Attimi di paura nella mattinata di sabato all’interno della caserma dei vigili del fuoco di via Celli a Ostia, dove intorno alle 11.20 si è verificato il cedimento di una porzione di solaio in cemento armato. Solo per una coincidenza fortunata non si sono registrati feriti.
Paura per il crollo di parte del soffitto nella caserma dei pompieri ad Ostia
Secondo quanto ricostruito, dal solaio del primo piano si è staccato un grosso blocco di cemento che è precipitato sulla struttura metallica del controsoffitto sottostante.
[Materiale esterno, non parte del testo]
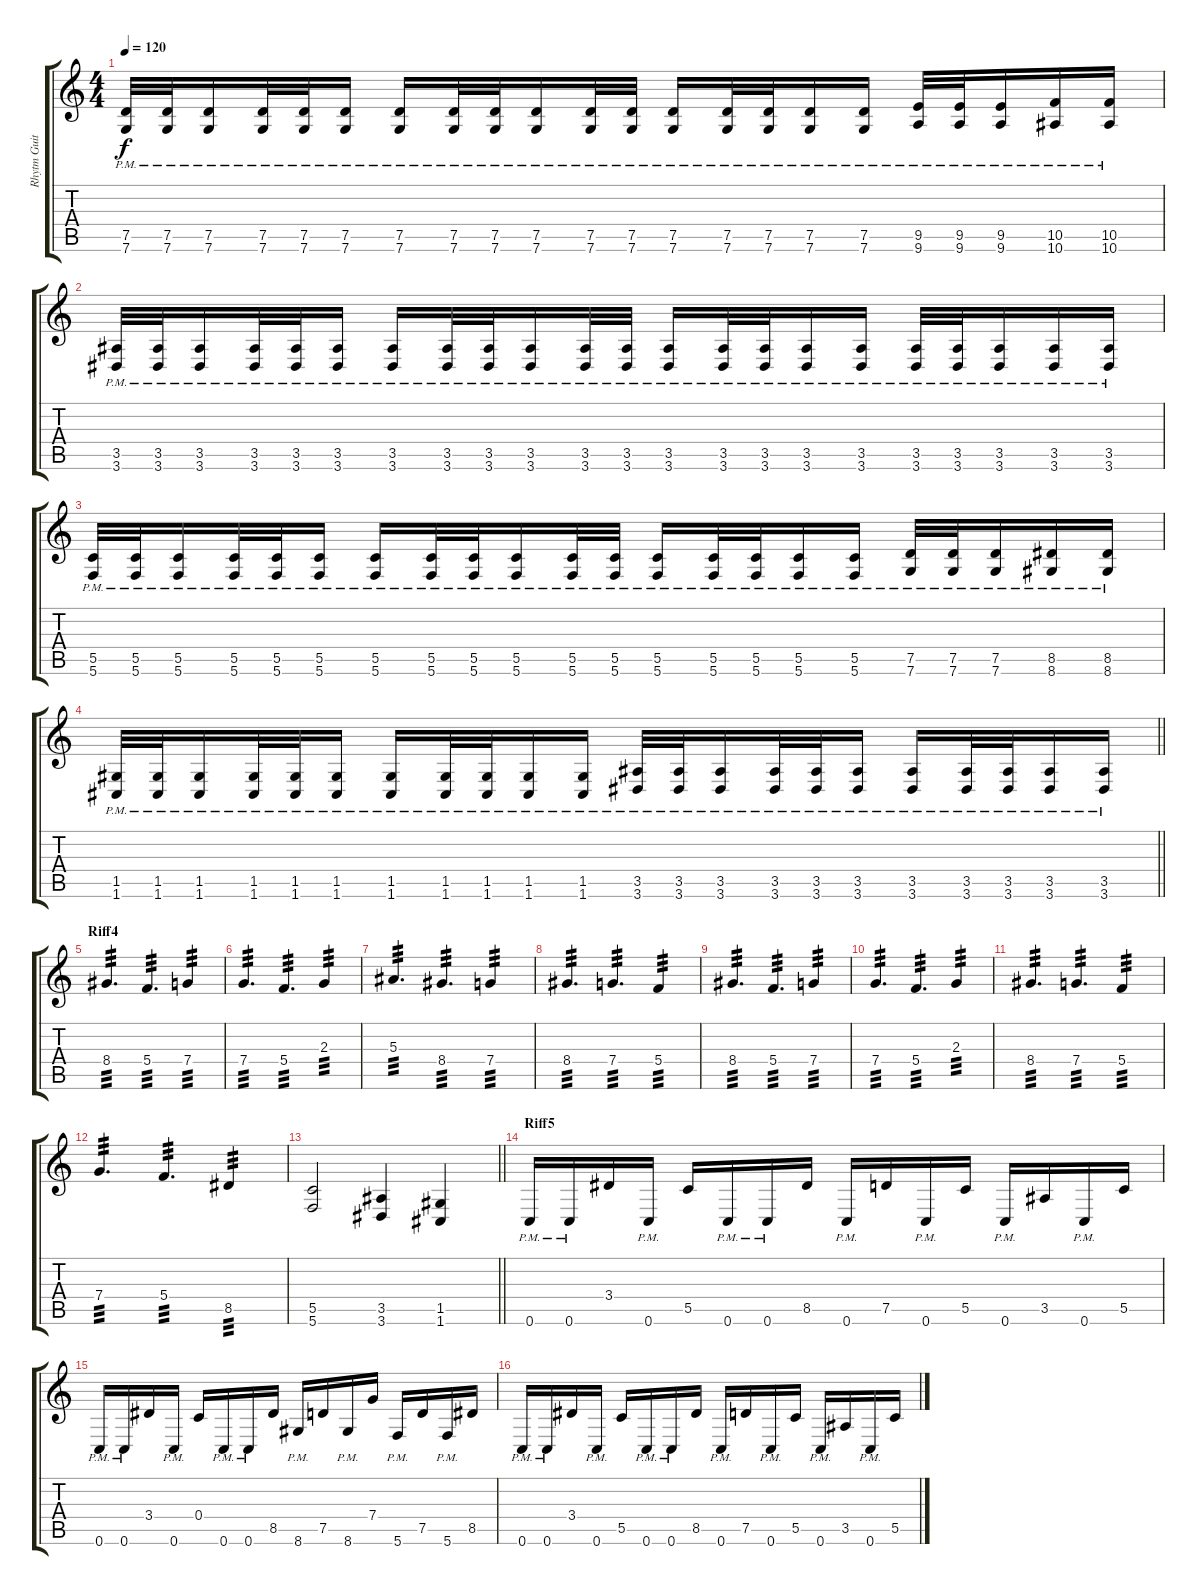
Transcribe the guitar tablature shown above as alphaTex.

\track ("Rhytm Guitar 1" "Rhytm Guit") {instrument distortionguitar}
\staff {score tabs}
\tuning (D4 A3 F3 C3 G2 C2) {hide}
\ts (4 4)
\tempo 120
\clef g2
\ks c
(7.5{pm} 7.6{pm}).32{dy f} (7.5{pm} 7.6{pm}).32 (7.5{pm} 7.6{pm}).16 (7.5{pm} 7.6{pm}).32 (7.5{pm} 7.6{pm}).32 (7.5{pm} 7.6{pm}).16 (7.5{pm} 7.6{pm}).16 (7.5{pm} 7.6{pm}).32 (7.5{pm} 7.6{pm}).32 (7.5{pm} 7.6{pm}).16 (7.5{pm} 7.6{pm}).32 (7.5{pm} 7.6{pm}).32 (7.5{pm} 7.6{pm}).16 (7.5{pm} 7.6{pm}).32 (7.5{pm} 7.6{pm}).32 (7.5{pm} 7.6{pm}).16 (7.5{pm} 7.6{pm}).16 (9.5{pm} 9.6{pm}).32 (9.5{pm} 9.6{pm}).32 (9.5{pm} 9.6{pm}).16 (10.5{pm} 10.6{pm}).16 (10.5{pm} 10.6{pm}).16 |
(3.5{pm} 3.6{pm}).32 (3.5{pm} 3.6{pm}).32 (3.5{pm} 3.6{pm}).16 (3.5{pm} 3.6{pm}).32 (3.5{pm} 3.6{pm}).32 (3.5{pm} 3.6{pm}).16 (3.5{pm} 3.6{pm}).16 (3.5{pm} 3.6{pm}).32 (3.5{pm} 3.6{pm}).32 (3.5{pm} 3.6{pm}).16 (3.5{pm} 3.6{pm}).32 (3.5{pm} 3.6{pm}).32 (3.5{pm} 3.6{pm}).16 (3.5{pm} 3.6{pm}).32 (3.5{pm} 3.6{pm}).32 (3.5{pm} 3.6{pm}).16 (3.5{pm} 3.6{pm}).16 (3.5{pm} 3.6{pm}).32 (3.5{pm} 3.6{pm}).32 (3.5{pm} 3.6{pm}).16 (3.5{pm} 3.6{pm}).16 (3.5{pm} 3.6{pm}).16 |
(5.5{pm} 5.6{pm}).32 (5.5{pm} 5.6{pm}).32 (5.5{pm} 5.6{pm}).16 (5.5{pm} 5.6{pm}).32 (5.5{pm} 5.6{pm}).32 (5.5{pm} 5.6{pm}).16 (5.5{pm} 5.6{pm}).16 (5.5{pm} 5.6{pm}).32 (5.5{pm} 5.6{pm}).32 (5.5{pm} 5.6{pm}).16 (5.5{pm} 5.6{pm}).32 (5.5{pm} 5.6{pm}).32 (5.5{pm} 5.6{pm}).16 (5.5{pm} 5.6{pm}).32 (5.5{pm} 5.6{pm}).32 (5.5{pm} 5.6{pm}).16 (5.5{pm} 5.6{pm}).16 (7.5{pm} 7.6{pm}).32 (7.5{pm} 7.6{pm}).32 (7.5{pm} 7.6).16 (8.5{pm} 8.6{pm}).16 (8.5{pm} 8.6{pm}).16 |
\barLineRight lightlight
(1.5{pm} 1.6{pm}).32 (1.5{pm} 1.6{pm}).32 (1.5{pm} 1.6{pm}).16 (1.5{pm} 1.6{pm}).32 (1.5{pm} 1.6{pm}).32 (1.5{pm} 1.6{pm}).16 (1.5{pm} 1.6{pm}).16 (1.5{pm} 1.6{pm}).32 (1.5{pm} 1.6{pm}).32 (1.5{pm} 1.6{pm}).16 (1.5{pm} 1.6{pm}).16 (3.5{pm} 3.6{pm}).32 (3.5{pm} 3.6{pm}).32 (3.5{pm} 3.6{pm}).16 (3.5{pm} 3.6{pm}).32 (3.5{pm} 3.6{pm}).32 (3.5{pm} 3.6{pm}).16 (3.5{pm} 3.6{pm}).16 (3.5{pm} 3.6{pm}).32 (3.5{pm} 3.6{pm}).32 (3.5{pm} 3.6{pm}).16 (3.5{pm} 3.6{pm}).16 |
\section ("" "Riff4")
8.4.4{d tp 3} 5.4.4{d tp 3} 7.4.4{tp 3} |
7.4.4{d tp 3} 5.4.4{d tp 3} 2.3.4{tp 3} |
5.3.4{d tp 3} 8.4.4{d tp 3} 7.4.4{tp 3} |
8.4.4{d tp 3} 7.4.4{d tp 3} 5.4.4{tp 3} |
8.4.4{d tp 3} 5.4.4{d tp 3} 7.4.4{tp 3} |
7.4.4{d tp 3} 5.4.4{d tp 3} 2.3.4{tp 3} |
8.4.4{d tp 3} 7.4.4{d tp 3} 5.4.4{tp 3} |
7.4.4{d tp 3} 5.4.4{d tp 3} 8.5.4{tp 3} |
\barLineRight lightlight
(5.5 5.6).2 (3.5 3.6).4 (1.5 1.6).4 |
\section ("" "Riff5")
0.6{pm}.16 0.6{pm}.16 3.4.16 0.6{pm}.16 5.5.16 0.6{pm}.16 0.6{pm}.16 8.5.16 0.6{pm}.16 7.5.16 0.6{pm}.16 5.5.16 0.6{pm}.16 3.5.16 0.6{pm}.16 5.5.16 |
0.6{pm}.16 0.6{pm}.16 3.4.16 0.6{pm}.16 0.4.16 0.6{pm}.16 0.6{pm}.16 8.5.16 8.6{pm}.16 7.5.16 8.6{pm}.16 7.4.16 5.6{pm}.16 7.5.16 5.6{pm}.16 8.5.16 |
0.6{pm}.16 0.6{pm}.16 3.4.16 0.6{pm}.16 5.5.16 0.6{pm}.16 0.6{pm}.16 8.5.16 0.6{pm}.16 7.5.16 0.6{pm}.16 5.5.16 0.6{pm}.16 3.5.16 0.6{pm}.16 5.5.16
Un episodio che riaccende i riflettori sulle condizioni dell’edificio e sulle segnalazioni avanzate negli ultimi anni dal personale in servizio.
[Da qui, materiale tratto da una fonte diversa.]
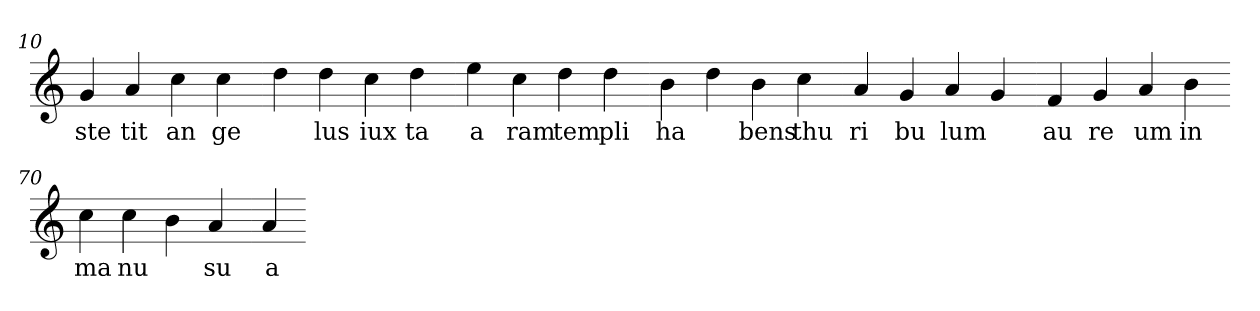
**kern	**text
*part1	*part1
*staff1	*staff1
*clefG2	*
=10.	=10.
4g	ste
4a	tit
4cc	an
4cc	ge
=20.-	=20.-
4dd	.
4dd	lus
4cc	iux
4dd	ta
=30.-	=30.-
4ee	a
4cc	ram
4dd	tem
4dd	pli
=40.-	=40.-
4b	ha
4dd	.
4b	bens
4cc	thu
=50.-	=50.-
4a	ri
4g	bu
4a	lum
4g	.
=60.-	=60.-
4f	au
4g	re
4a	um
4b	in
=70.-	=70.-
4cc	ma
4cc	nu
4b	.
4a	su
=80.-	=80.-
4a	a
=-	=-
*-	*-
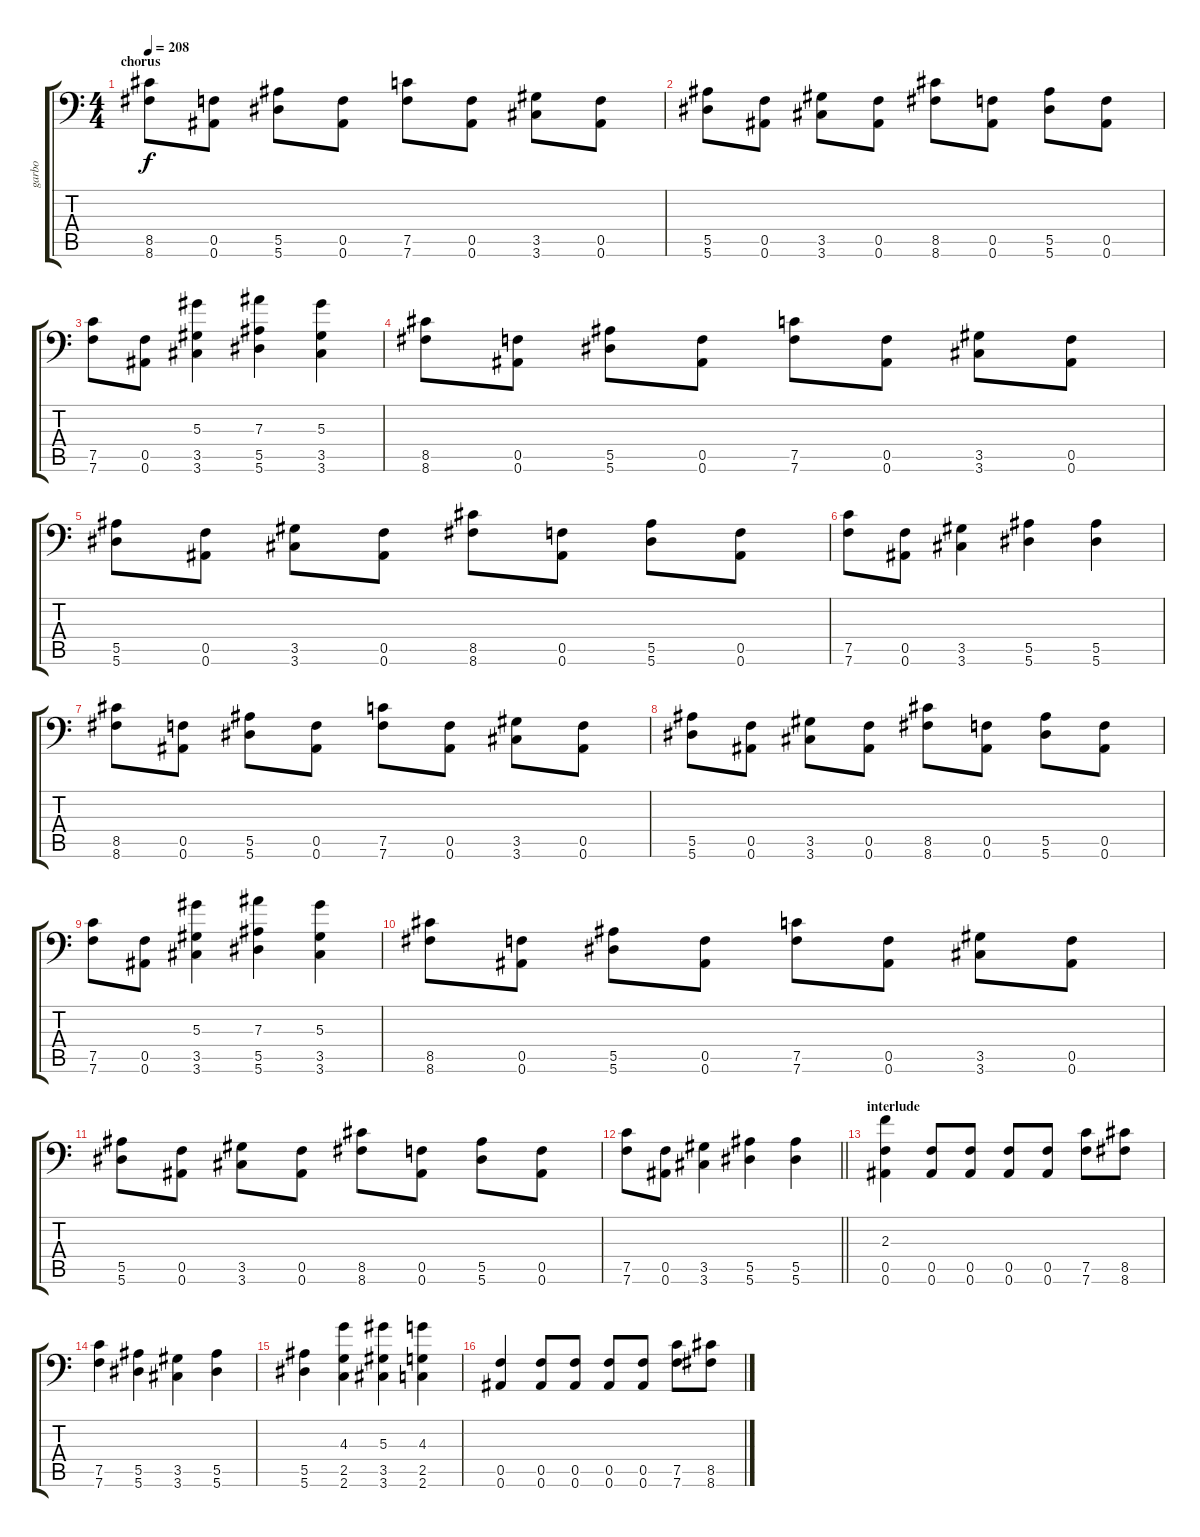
\track ("garbo" "garbo") {instrument distortionguitar}
\staff {score tabs}
\tuning (C4 G3 Eb3 Bb2 F2 Bb1) {hide}
\ts (4 4)
\section ("" "chorus")
\tempo 208
\clef f4
\ks c
(8.5 8.6).8{dy f} (0.5 0.6).8 (5.5 5.6).8 (0.5 0.6).8 (7.5 7.6).8 (0.5 0.6).8 (3.5 3.6).8 (0.5 0.6).8 |
(5.5 5.6).8 (0.5 0.6).8 (3.5 3.6).8 (0.5 0.6).8 (8.5 8.6).8 (0.5 0.6).8 (5.5 5.6).8 (0.5 0.6).8 |
(7.5 7.6).8 (0.5 0.6).8 (5.3 3.5 3.6).4 (7.3 5.5 5.6).4 (5.3 3.5 3.6).4 |
(8.5 8.6).8 (0.5 0.6).8 (5.5 5.6).8 (0.5 0.6).8 (7.5 7.6).8 (0.5 0.6).8 (3.5 3.6).8 (0.5 0.6).8 |
(5.5 5.6).8 (0.5 0.6).8 (3.5 3.6).8 (0.5 0.6).8 (8.5 8.6).8 (0.5 0.6).8 (5.5 5.6).8 (0.5 0.6).8 |
(7.5 7.6).8 (0.5 0.6).8 (3.5 3.6).4 (5.5 5.6).4 (5.5 5.6).4 |
(8.5 8.6).8 (0.5 0.6).8 (5.5 5.6).8 (0.5 0.6).8 (7.5 7.6).8 (0.5 0.6).8 (3.5 3.6).8 (0.5 0.6).8 |
(5.5 5.6).8 (0.5 0.6).8 (3.5 3.6).8 (0.5 0.6).8 (8.5 8.6).8 (0.5 0.6).8 (5.5 5.6).8 (0.5 0.6).8 |
(7.5 7.6).8 (0.5 0.6).8 (5.3 3.5 3.6).4 (7.3 5.5 5.6).4 (5.3 3.5 3.6).4 |
(8.5 8.6).8 (0.5 0.6).8 (5.5 5.6).8 (0.5 0.6).8 (7.5 7.6).8 (0.5 0.6).8 (3.5 3.6).8 (0.5 0.6).8 |
(5.5 5.6).8 (0.5 0.6).8 (3.5 3.6).8 (0.5 0.6).8 (8.5 8.6).8 (0.5 0.6).8 (5.5 5.6).8 (0.5 0.6).8 |
\barLineRight lightlight
(7.5 7.6).8 (0.5 0.6).8 (3.5 3.6).4 (5.5 5.6).4 (5.5 5.6).4 |
\section ("" "interlude")
(2.3 0.5 0.6).4 (0.5 0.6).8 (0.5 0.6).8 (0.5 0.6).8 (0.5 0.6).8 (7.5 7.6).8 (8.5 8.6).8 |
(7.5 7.6).4 (5.5 5.6).4 (3.5 3.6).4 (5.5 5.6).4 |
(5.5 5.6).4 (4.3 2.5 2.6).4 (5.3 3.5 3.6).4 (4.3 2.5 2.6).4 |
(0.5 0.6).4 (0.5 0.6).8 (0.5 0.6).8 (0.5 0.6).8 (0.5 0.6).8 (7.5 7.6).8 (8.5 8.6).8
IL racconto di Gianluca Nettuno, membro del sindacato USB vigili del fuoco, ricostruisce l’evento con queste parole: “Il personale ha sentito un tonfo enorme. Quando abbiamo verificato cosa fosse accaduto ci siamo resi conto che si trattava di una porzione di cemento molto estesa e che il solaio risultava danneggiato in maniera importante”, spiegano i rappresentanti dei lavoratori.
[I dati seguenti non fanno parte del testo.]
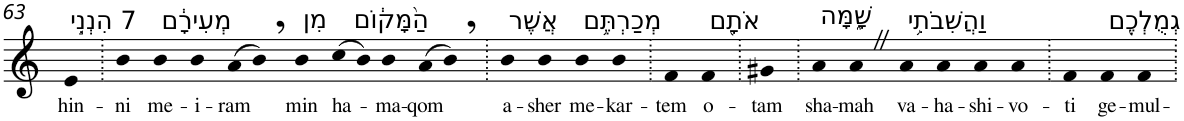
**kern	**text
*part1	*part1
*staff1	*staff1
*I"Piano	*
*I'Pno	*
!!LO:PB:g=z
*clefG2	*
*k[]	*
=63	=63
!LO:TX:a:t=7 הִנְנִ֣י	!
!	!LO:LY:b
4e	hin-
=64.	=64.
!	!LO:LY:b
4b	-ni
!LO:TX:a:t=מְעִירָ֔ם	!
!	!LO:LY:b
4b	me-
!	!LO:LY:b
4b	-i-
!	!LO:LY:b
(>8a	-ram
8b,)	.
!LO:TX:a:t=מִן	!
!	!LO:LY:b
4b	min
!LO:TX:a:t=הַ֨מָּק֔וֹם	!
!	!LO:LY:b
(>8cc	ha-
8b)	.
!	!LO:LY:b
4b	-ma-
!	!LO:LY:b
(>8a	-qom
8b,)	.
=65.	=65.
!LO:TX:a:t=אֲשֶׁר	!
!	!LO:LY:b
4b	a-
!	!LO:LY:b
4b	-sher
!LO:TX:a:t=מְכַרְתֶּ֥ם	!
!	!LO:LY:b
4b	me-
!	!LO:LY:b
4b	-kar-
=66.	=66.
!	!LO:LY:b
4f	-tem
!LO:TX:a:t=אֹתָ֖ם	!
!	!LO:LY:b
4f	o-
=67.	=67.
!	!LO:LY:b
4g#X	-tam
=68.	=68.
!LO:TX:a:t=שָׁ֑מָּה	!
!	!LO:LY:b
4a	sha-
!	!LO:LY:b
4aZ	-mah
!LO:TX:a:t=וַהֲשִׁבֹתִ֥י	!
!	!LO:LY:b
4a	va-
!	!LO:LY:b
4a	-ha-
!	!LO:LY:b
4a	-shi-
!	!LO:LY:b
4a	-vo-
=69.	=69.
!	!LO:LY:b
4f	-ti
!LO:TX:a:t=גְמֻלְכֶ֖ם	!
!	!LO:LY:b
4f	ge-
!	!LO:LY:b
4f	-mul-
=.	=.
*-	*-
La preoccupazione riguarda soprattutto le conseguenze che il cedimento potrebbe avere sulla stabilità complessiva della struttura.
I danni sono stati ingenti e mettono a rischio tutta la struttura, come rammentato da Nettuno: “Gli elementi emersi sono molto gravi. Il materiale è finito sulla struttura in ferro del controsoffitto e questo significa che il rischio di un ulteriore collasso non può essere escluso”, sottolineano i vigili del fuoco.
A seguito dell’episodio la caserma, che risulta di proprietà del Comune di Roma, è stata dichiarata inagibile. Il personale operativo è stato trasferito temporaneamente presso la sede di Fiumicino, ma la soluzione adottata continua a suscitare forti polemiche.
Le modifiche alla logistica, con questo spostamento, pur temporaneo, presso la sede di Fiumicino, crea non pochi disagi ai vigili del fuoco, come precisato sempre dal membro del sindacato USB: “Veniamo mandati a prestare servizio a Fiumicino e questo comporta un allungamento significativo dei tempi di intervento soprattutto per Ostia e per il quadrante di Acilia. In condizioni normali si parla di almeno quindici minuti in più di percorrenza, ma con il traffico i tempi possono aumentare ulteriormente”, denunciano i lavoratori.
Nonostante la dichiarazione di inagibilità, il personale continua inoltre a utilizzare parte della struttura di Ostia per alcune attività quotidiane, come precisato dal rappresentante sindacale: “Al termine del servizio dobbiamo comunque rientrare nei locali dichiarati inagibili per cambiarci e fare la doccia. In alcuni casi utilizziamo persino l’ala dove sono stati rilevati i problemi più gravi”, affermano i rappresentanti sindacali.
La vicenda riporta al centro dell’attenzione anche la situazione di altre sedi operative dei vigili del fuoco presenti nella Capitale. Secondo quanto denunciato dal personale, problematiche simili interesserebbero anche le caserme di Tuscolano, Prati, Ostiense e la sede centrale.
Tra le ipotesi avanzate dai lavoratori c’è anche quella di individuare una nuova collocazione per il distaccamento di Ostia, valutando strutture alternative che consentano di garantire tempi di intervento adeguati e condizioni di sicurezza migliori per il personale.